Begin RECORDS FOR PROCESSING

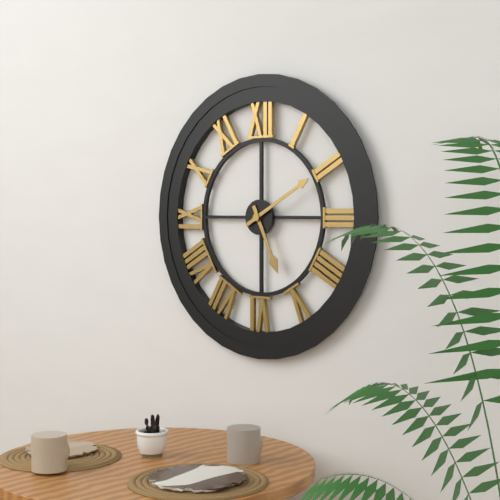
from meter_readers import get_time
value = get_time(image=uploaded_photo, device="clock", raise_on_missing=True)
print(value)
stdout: 5:10
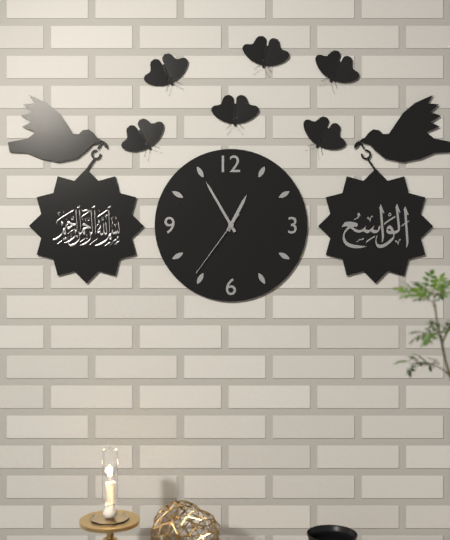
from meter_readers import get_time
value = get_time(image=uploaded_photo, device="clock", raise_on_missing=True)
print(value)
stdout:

End RECORDS FOR PROCESSING

**TASK OBJECTIVE:**
Lay out every line of the material above as a numbered list, skipping any blank lines and leaving the pictures out.

**SOLVED EXERCISE:**
1. from meter_readers import get_time
2. value = get_time(image=uploaded_photo, device="clock", raise_on_missing=True)
3. print(value)
4. stdout: 5:10
5. from meter_readers import get_time
6. value = get_time(image=uploaded_photo, device="clock", raise_on_missing=True)
7. print(value)
8. stdout:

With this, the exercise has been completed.